The Connector
The Connector

By Jeanie Lo

In the age of Google, we can easily pull up a picture of “Starry Night” by Vincent van Gogh on the internet and send it to our friends and family on iMessage. Unlike people before the age of Google, we don’t need to go to New York and walk into MoMA in order to admire everybody’s favorite van Gogh piece — heck, we don’t even need to be in the States for that. That’s the power of the digital age and social media in the world of art institutions.

As an intern in The Metropolitan Museum of Art’s (The Met) communications department, my work on The Met’s social media made me rethink how Facebook, Twitter, Instagram and Pinterest can serve the museum’s mission to bring “Life to arts and art to lives.”

My task was to select different artworks in The Met’s permanent collection to go up to Facebook each day for the “Featured Artwork of the Day” series. While I don’t write the descriptions — because that’s the curator’s job — I realized my job requires a lot of decision-making.

As an international student among an incredibly diverse staff in a museum with an incredibly diverse collection, I wanted to feature artworks that allow people from different parts of the world see their cultures and experiences represented on The Met’s Facebook page. The Met has a collection that spans more than 5,000 years of history, so I think social media is poised to leverage this power for good.

I searched for artworks from Islamic traditions, Iranian objects, Chinese costumes, Christianity paintings, sculptures of babies, animals, paintings of lovers…. the possibilities were endless. At the same time, I decided against artwork that could be problematic or hateful – such as paintings of rape (which was all the rage in Renaissance art).

I had a lot of fun doing this task. I looked up festivals celebrated in different parts of the world and found images that I think can relate to each of those festivals, such as featuring African art and abolitionist sculptures for Black History Month, a Hindu god Vishnu for Holi or an Amazon warrior for Women’s History Month.

So as I select the images, I thought of the people who would want to see their culture and experience preserved and highlighted. I imagine as they go on Facebook, they could think, “I can relate to this!” That’s what I want to do, to bring art into people’s lives and touch lives, to invite people to come to the museum and see the objects for themselves and to facilitate audience forming relationships with artworks.
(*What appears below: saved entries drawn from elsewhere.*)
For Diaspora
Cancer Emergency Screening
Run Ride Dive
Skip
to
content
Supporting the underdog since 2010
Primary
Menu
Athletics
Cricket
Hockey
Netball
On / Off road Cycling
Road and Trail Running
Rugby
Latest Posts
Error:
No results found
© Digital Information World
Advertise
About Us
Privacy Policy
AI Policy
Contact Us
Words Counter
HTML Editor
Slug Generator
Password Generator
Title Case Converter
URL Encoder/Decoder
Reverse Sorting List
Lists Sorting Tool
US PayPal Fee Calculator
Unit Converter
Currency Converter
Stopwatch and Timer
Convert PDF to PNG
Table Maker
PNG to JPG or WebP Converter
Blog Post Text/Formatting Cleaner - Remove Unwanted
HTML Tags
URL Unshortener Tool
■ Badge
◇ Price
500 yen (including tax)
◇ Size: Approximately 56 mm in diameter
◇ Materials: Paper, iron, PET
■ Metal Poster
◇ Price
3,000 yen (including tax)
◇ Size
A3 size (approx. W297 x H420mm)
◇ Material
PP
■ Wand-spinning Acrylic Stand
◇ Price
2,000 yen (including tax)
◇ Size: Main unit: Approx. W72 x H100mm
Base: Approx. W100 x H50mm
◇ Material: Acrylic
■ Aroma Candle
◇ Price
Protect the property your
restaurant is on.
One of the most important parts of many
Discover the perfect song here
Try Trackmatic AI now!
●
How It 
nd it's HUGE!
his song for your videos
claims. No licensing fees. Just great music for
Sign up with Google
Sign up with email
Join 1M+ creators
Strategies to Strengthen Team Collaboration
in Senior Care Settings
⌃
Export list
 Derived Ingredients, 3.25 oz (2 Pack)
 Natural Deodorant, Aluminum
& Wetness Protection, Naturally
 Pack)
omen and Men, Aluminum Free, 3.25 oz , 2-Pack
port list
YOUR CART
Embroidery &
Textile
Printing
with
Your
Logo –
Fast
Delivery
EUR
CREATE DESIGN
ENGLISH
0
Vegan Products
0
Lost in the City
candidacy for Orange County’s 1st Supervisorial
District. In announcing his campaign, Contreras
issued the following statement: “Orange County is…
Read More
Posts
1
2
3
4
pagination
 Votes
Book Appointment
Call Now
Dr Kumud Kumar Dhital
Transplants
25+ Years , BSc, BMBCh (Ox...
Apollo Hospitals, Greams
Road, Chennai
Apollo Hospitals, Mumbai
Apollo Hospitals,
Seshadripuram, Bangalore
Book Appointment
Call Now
My supervisors posted a painting, “Springtime” by Pierre-Auguste Cot on Instagram on Valentine’s Day. It warmed my heart to see people recounting in the comment section how this is one of their favorite works in the collection, or how this brings them joyful memories, back to childhood, back to when their love for art began. I searched for this painting in the museum yesterday morning before opening hours. When I found it, I thought of how this sweet painting touched lives and what it meant to people. This process changed my relationship to the painting as well — before that I was just paying attention to how this is a work in the context of Romanticism — but now it’s, “Thousands of people see themselves in this painting, they can relate to the lovers in it.”

 

In the age of Google, museums can easily participate in not just scholars’, but the public’s dialogue about what they think about art and what art is — that’s the power of social media in the world of art institutions.